No, I can see my map much more clearly now because one of our lovely blog commenters (I will leave you to guess which one), bought me a fantastic “light-up-your-map” magnifier for Christmas.
This hand-sized bit of magic is just about the most fun thing in the world to play with. (I have thought of a couple of other “funner” things but one is very, very silly and the other, well …) You just slide it across your map and, hey presto, all sorts of previously undiscovered excitements appear.
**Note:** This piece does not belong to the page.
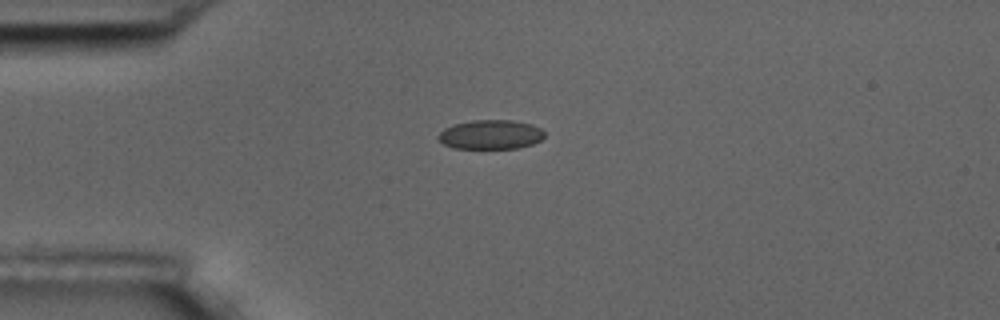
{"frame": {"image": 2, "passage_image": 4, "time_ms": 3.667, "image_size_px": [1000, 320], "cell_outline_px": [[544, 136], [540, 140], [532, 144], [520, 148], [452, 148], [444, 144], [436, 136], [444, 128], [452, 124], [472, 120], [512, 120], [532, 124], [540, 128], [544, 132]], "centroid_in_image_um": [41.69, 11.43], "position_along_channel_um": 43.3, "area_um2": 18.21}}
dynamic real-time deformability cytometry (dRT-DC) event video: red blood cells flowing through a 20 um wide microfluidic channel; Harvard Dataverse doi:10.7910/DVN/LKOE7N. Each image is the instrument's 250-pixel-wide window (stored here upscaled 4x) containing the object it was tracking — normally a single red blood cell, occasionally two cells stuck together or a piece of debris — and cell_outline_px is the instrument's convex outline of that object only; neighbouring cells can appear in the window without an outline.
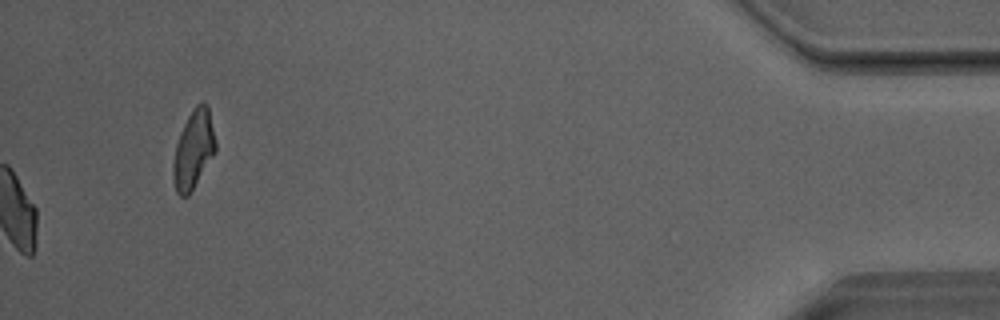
{"species": "Egyptian fruit bat (a non-hibernating species)", "species_latin": "Rousettus aegyptiacus", "temperature_condition": "room temperature", "stored_images_in_passage": 42, "camera_frame_rate_fps": 3000, "um_per_image_px": 0.085, "animal": {"sex": "male"}, "frame": {"image": 1, "passage_image": 42, "time_ms": 13.667, "image_size_px": [1000, 320], "cell_outline_px": [[216, 152], [188, 196], [180, 196], [176, 192], [172, 180], [172, 164], [176, 144], [180, 132], [188, 116], [196, 104], [204, 100], [208, 104], [216, 140]], "centroid_in_image_um": [16.45, 12.69], "position_along_channel_um": 418.8, "area_um2": 19.65}, "authors_computed_cell_mechanics": {"area_um2": 20.7502, "velocity_mm_per_s": 4.045, "shape_relaxation_time_tau1_ms": 4.1028, "shape_relaxation_time_tau2_ms": 2.1985, "deformation_change_tau1": 0.1312, "deformation_change_tau2": 0.0754}}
You can see here that I have highlighted one of the Two Blondes’ favourite Dartmoor navigation spots, lovingly known as “kink in leat”. We found another kink in another leat last week – it was all a bit more than a Blonde brain could cope with.
I am convinced that somewhere on OL28, some funny Ordnance Survey chap (more likely chapess) has hidden a silly mini-picture or maybe a tiny rude word. My magnifier will not rest until I find it!
There is a theory – I’m sure it won’t come as a revelation to such a cartographically involved couple – that mapmakers deliberately include faults to trap people who copy their maps photographically. Not out of pure whimsy as you suggest. Of course we can’t be sure about this; nor I suppose even it were true could we be sure that such a fault resides on your favourite piece of origami. On the other hand, why not, since a single fault would leave a lot of other sheets unprotected. But if true, ah… What a project for you and your new toy. A whole year’s scrutiny. And when, by September, you find you need guidance about the demeanour to adopt when entering Specsavers for the first time I could extend a comforting hand and say that Dorothy Parker got it wrong. If you want proof consider the case of Kate Silverton, someone who has had her cake and eaten it.
I suspect that Kate Silverton could have many cakes and eat all of them!
What a super bit of kit! Think I need one of those!